United States or Denmark ? Vote for the TOP Country of the Week !


"We are to have an address by an Indian bishop," she told them. "He is on his way to England by China and Japan, and is staying with our dear rector, Mr Murchison. Such a treat I expect it will be." "What I am dying to know," said Miss Filkin, in a sprightly way, "is whether he is black or white!"

Mrs Milburn sat on a chair she had worked herself, occupied with something in the new stitch; Dora performed lightly at the piano; Miss Filkin dipped into Selections from the Poets of the Century, placed as remotely as possible from the others; Mr Milburn, with his legs crossed, turned and folded a Toronto evening paper.
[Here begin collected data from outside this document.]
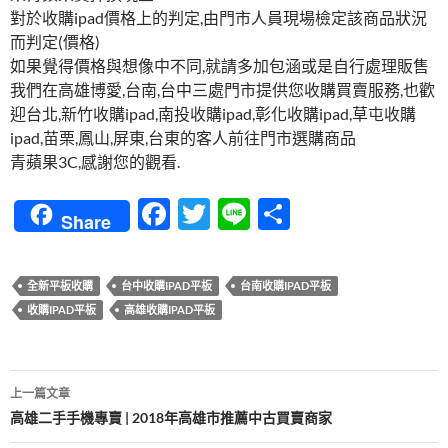
對於收購ipad價格上的判定,由門市人員現場檢定該商品狀況
而判定(價格)
如果覺得價格與想像中不同,就請多加包涵或是自行處理販售
我們在高雄博愛,台南,台中三處門市提供您收購買賣服務,也歡
迎台北,新竹收購ipad,南投收購ipad,彰化收購ipad,草屯收購
ipad,苗栗,鳳山,屏東,台東的客人前往門市選購商品
青蘋果3C,感謝您的觀看.
F
T
Li
分
Share
ac
w
n
享
e
itt
e
全新平板收購
台中收購IPAD平板
台南收購IPAD平板
b
er
收購IPAD平板
高雄收購IPAD平板
o
o
文
上一篇文章
k
章
高雄二手手機專賣 | 2018年高雄市推薦中古買賣商家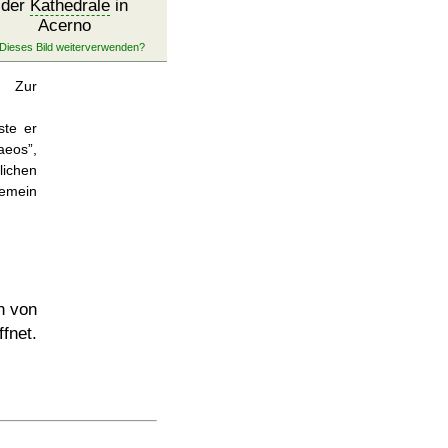
der
Kathedrale
in
Acerno
. Zur
ste er
aeos
,
lichen
emein
ch von
fnet.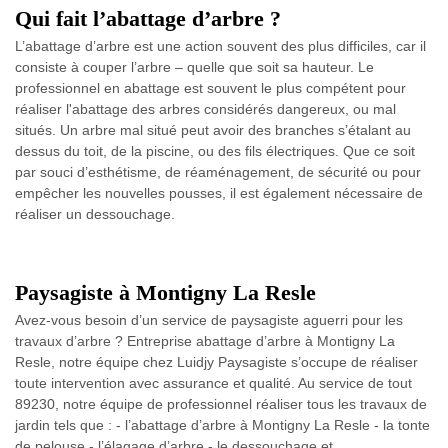
Qui fait l’abattage d’arbre ?
L’abattage d’arbre est une action souvent des plus difficiles, car il
consiste à couper l’arbre – quelle que soit sa hauteur. Le
professionnel en abattage est souvent le plus compétent pour
réaliser l'abattage des arbres considérés dangereux, ou mal
situés. Un arbre mal situé peut avoir des branches s’étalant au
dessus du toit, de la piscine, ou des fils électriques. Que ce soit
par souci d’esthétisme, de réaménagement, de sécurité ou pour
empêcher les nouvelles pousses, il est également nécessaire de
réaliser un dessouchage.
Paysagiste à Montigny La Resle
Avez-vous besoin d’un service de paysagiste aguerri pour les
travaux d’arbre ? Entreprise abattage d’arbre à Montigny La
Resle, notre équipe chez Luidjy Paysagiste s’occupe de réaliser
toute intervention avec assurance et qualité. Au service de tout
89230, notre équipe de professionnel réaliser tous les travaux de
jardin tels que : - l’abattage d’arbre à Montigny La Resle - la tonte
de pelouse - l’élagage d’arbre - le dessouchage et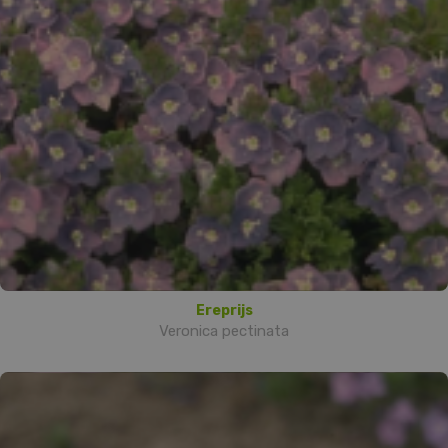
Ereprijs
Veronica pectinata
Mrs Milburn had somewhat objected to the evening paper in the drawing-room.

Nothing very grand, as I tell my friend, Miss Cham, from Buffalo where the residences are, of course, on quite a different scale; but grandeur isn't everything, is it?" "No, indeed," said Lorne. "But you will be leaving for Great Britain very soon now, Mr Murchison," said Miss Filkin. "Leaving Elgin and all its beauties! And I dare say you won't think of them once again till you get back!"

Lorne sprang to open the window, while Miss Filkin, murmuring that it had been a beautiful day, moved a little farther from it. "Oh, please don't trouble, Mr Murchison; thank you very much!" Miss Milburn continued, and subsided on a sofa. "Have you been playing tennis this week?" Mr Murchison said that he had been able to get down to the club only once. "The courts aren't a bit in good order.
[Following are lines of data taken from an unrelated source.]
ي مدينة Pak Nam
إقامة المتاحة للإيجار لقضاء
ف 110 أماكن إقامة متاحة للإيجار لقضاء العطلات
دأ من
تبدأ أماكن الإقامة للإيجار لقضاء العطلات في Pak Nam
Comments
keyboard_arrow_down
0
Crossing the Atlantic they doubtless suffered some dilution; but all that was possible to conserve them under very adverse conditions Mrs Milburn and Miss Filkin made it their duty to do. Nor were these ideas opposed, contested, or much traversed in Elgin.
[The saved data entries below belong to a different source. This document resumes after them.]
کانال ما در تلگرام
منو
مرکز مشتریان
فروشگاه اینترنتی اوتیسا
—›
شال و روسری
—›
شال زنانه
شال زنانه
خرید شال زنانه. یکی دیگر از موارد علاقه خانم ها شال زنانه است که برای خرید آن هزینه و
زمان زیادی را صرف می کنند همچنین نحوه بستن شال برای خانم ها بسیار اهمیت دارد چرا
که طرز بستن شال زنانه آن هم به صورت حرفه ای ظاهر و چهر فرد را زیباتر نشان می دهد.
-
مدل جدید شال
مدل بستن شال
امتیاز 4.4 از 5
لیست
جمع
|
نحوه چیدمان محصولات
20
Mrs Milburn then left the room, and shortly afterward Miss Filkin thought she could not miss the bishop either, conveying the feeling that a bishop was a bishop, of whatever colour. She stayed three minutes longer than Mrs Milburn, but she went. The Filkin tradition, though strong, could not hold out entirely against the unwritten laws, the silently claimed privileges, of youth in Elgin.

"I hope I shall not be so busy as that, Miss Filkin." "Oh, no, I'm sure Mr Murchison won't forget his native town altogether," said Mrs Milburn, "though perhaps he won't like it so well after seeing dear old England!" "I expect," said Lorne simply, "to like it better." "Well, of course, we shall all be pleased if you say that, Mr Murchison," Mrs Milburn replied graciously.

No one would have supposed, from the way in which the family disposed itself in the drawing-room, that Miss Filkin had only just finished making the claret cup, or that Dora had been cutting sandwiches till the last minute, or that Mrs Milburn had been obliged to have a distinct understanding with the maid Mrs Milburn's servants were all "maids," even the charwoman, who had buried three husbands on the subject of wearing a cap when she answered the door.

For all the Filkin instinct for the conservation of polite tradition, Dora was probably reading the Toronto society weekly illustrated, with correspondents all over the Province on the back verandah and, but for the irruption of a visitor, would probably not have entered the formal apartment of the house at all that evening.

She opened the door with a welcoming smile, having practically no deportment to go with the cap: human nature does not freeze readily anywhere. Dora had to leave the piano: Miss Filkin decided that when fifteen had come she would change her chair. Fifteen soon came, the young ladies mostly in light silks or muslins cut square, not low, in the neck, with half-sleeves.